▸ PROVIDED RECORDS
+===+

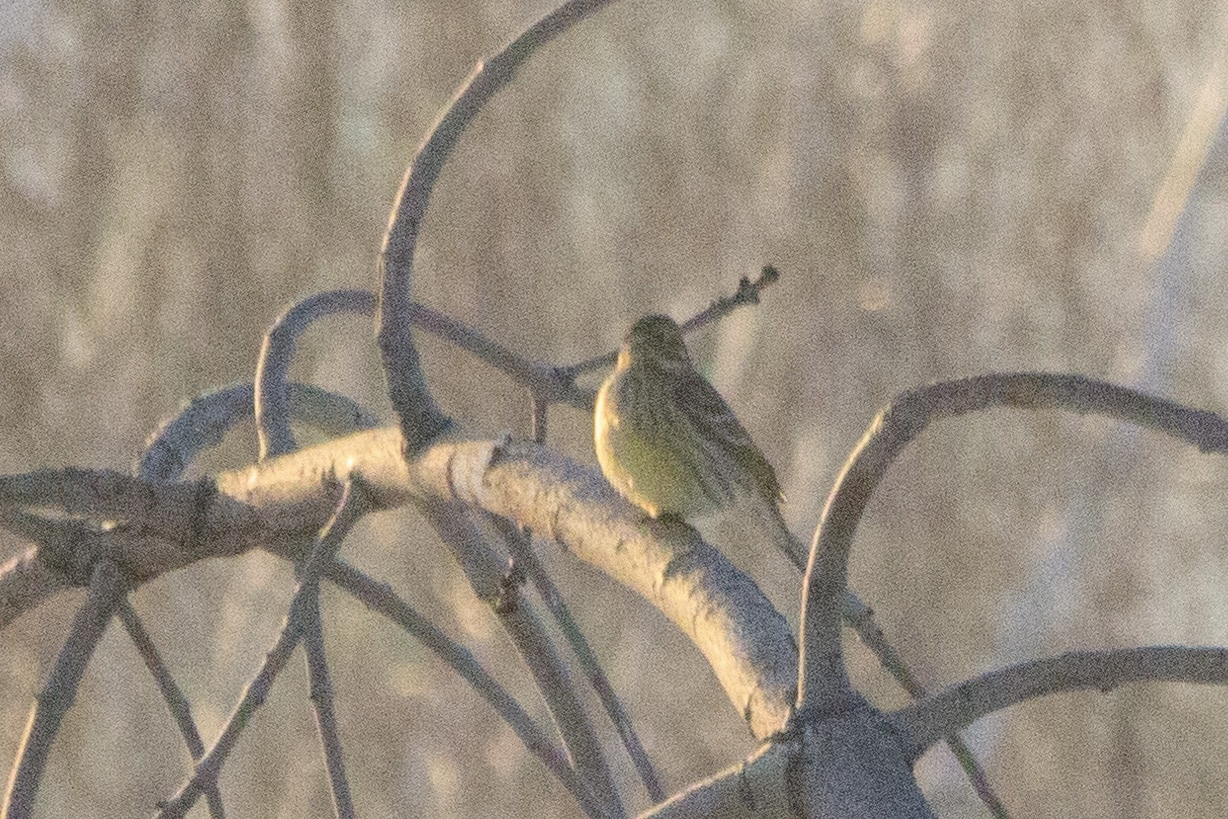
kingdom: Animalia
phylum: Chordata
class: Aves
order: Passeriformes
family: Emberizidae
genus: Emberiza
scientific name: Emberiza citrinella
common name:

+===+

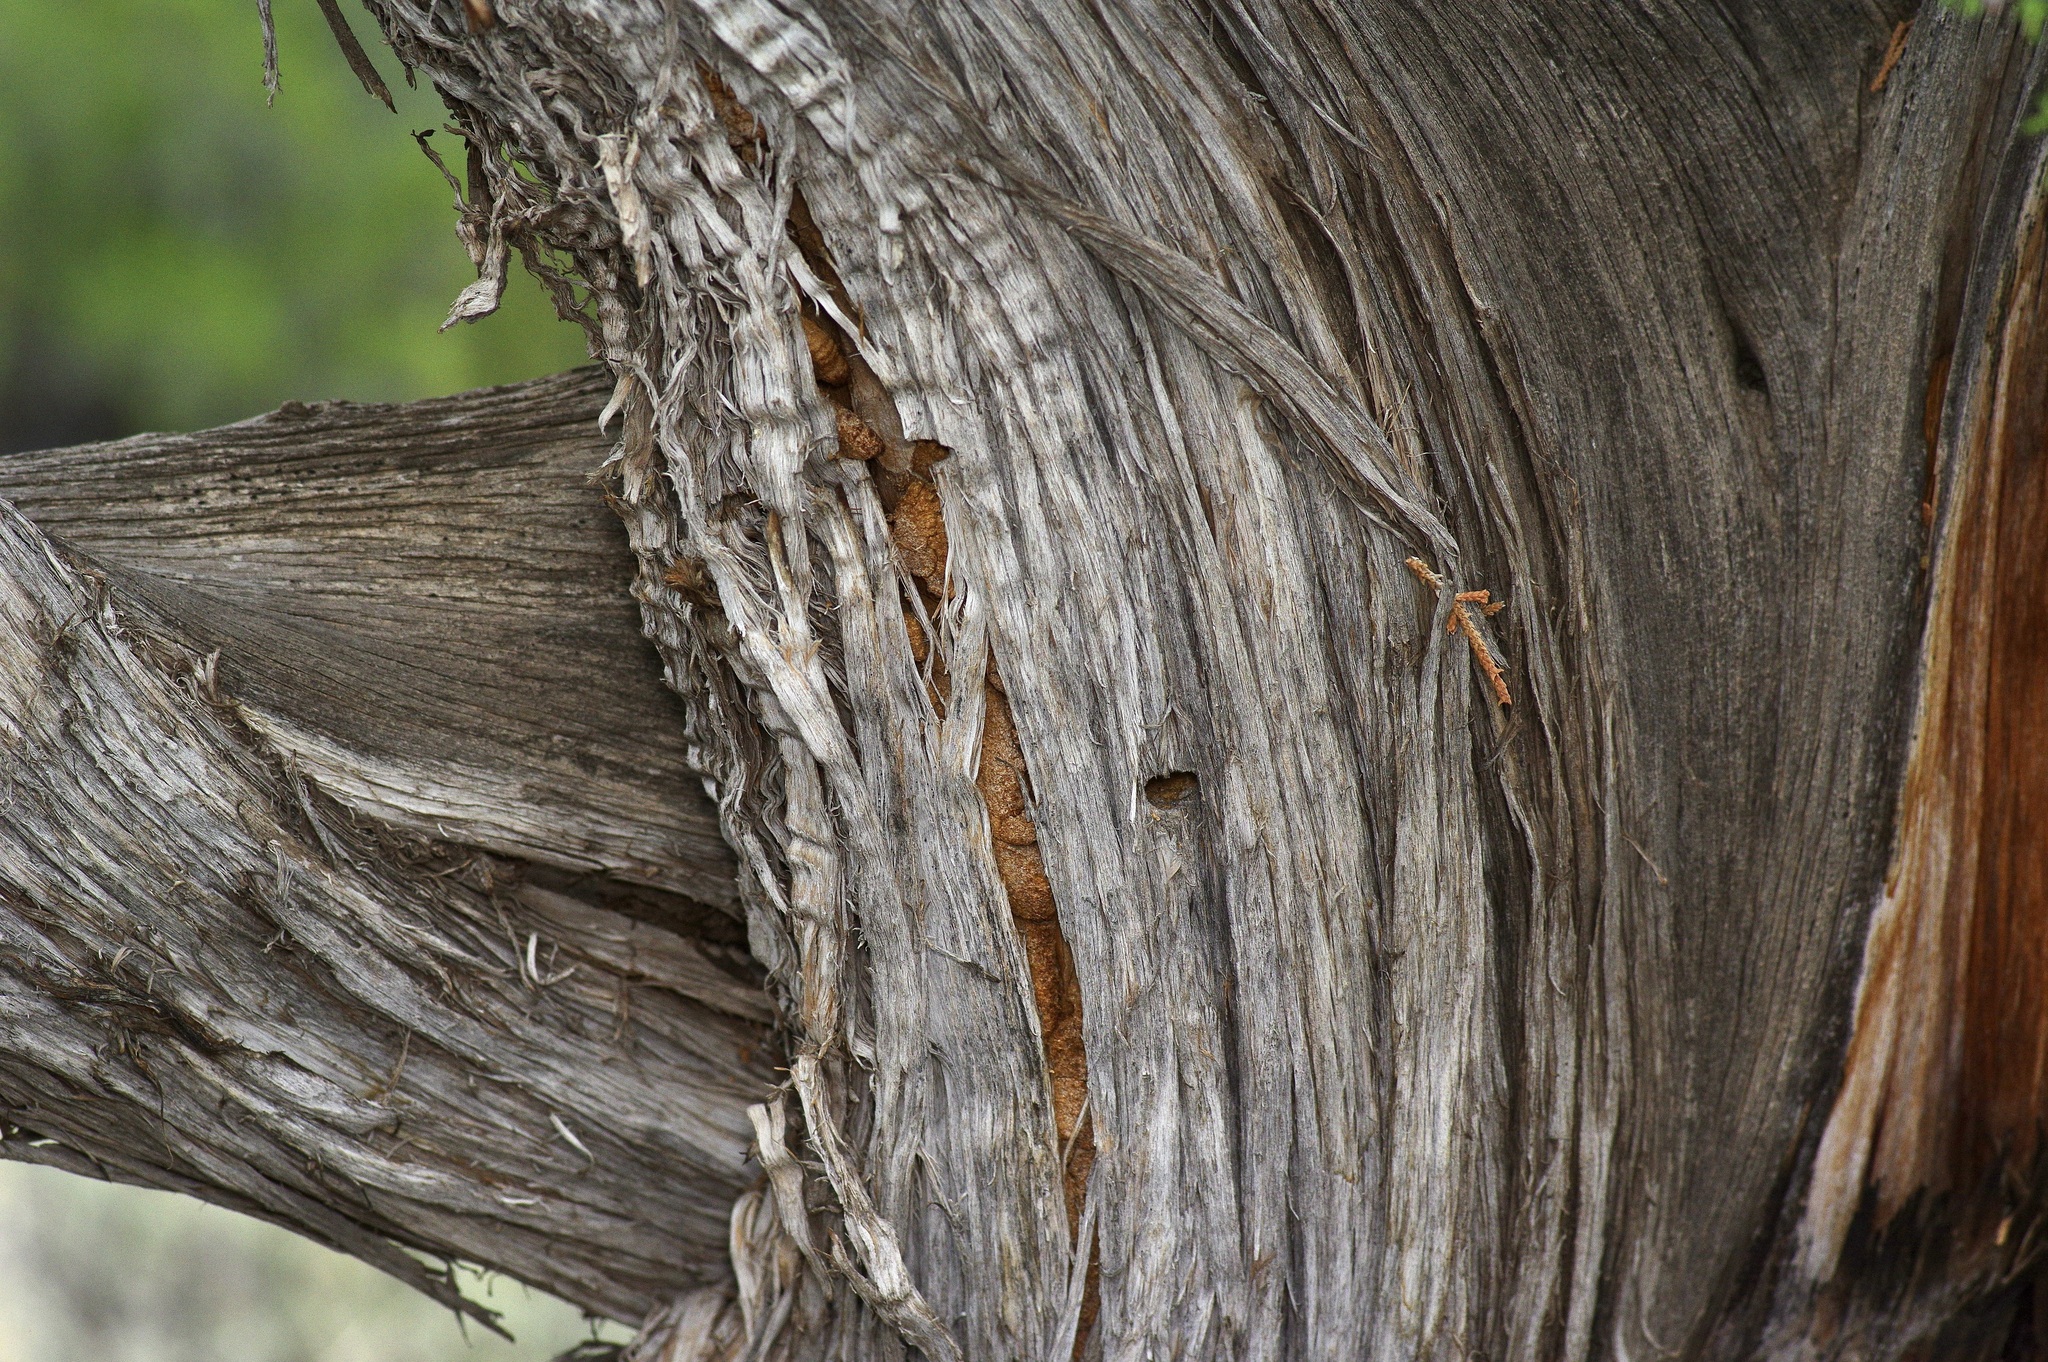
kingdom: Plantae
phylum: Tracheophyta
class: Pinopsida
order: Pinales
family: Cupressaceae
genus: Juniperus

+===+

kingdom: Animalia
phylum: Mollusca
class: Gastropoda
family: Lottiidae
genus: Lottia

+===+

Please set down the material between the line holding "phylum: Chordata" and the line holding "scientific name: Emberiza citrinella", inclusive, copying each line exactly as it stands.

phylum: Chordata
class: Aves
order: Passeriformes
family: Emberizidae
genus: Emberiza
scientific name: Emberiza citrinella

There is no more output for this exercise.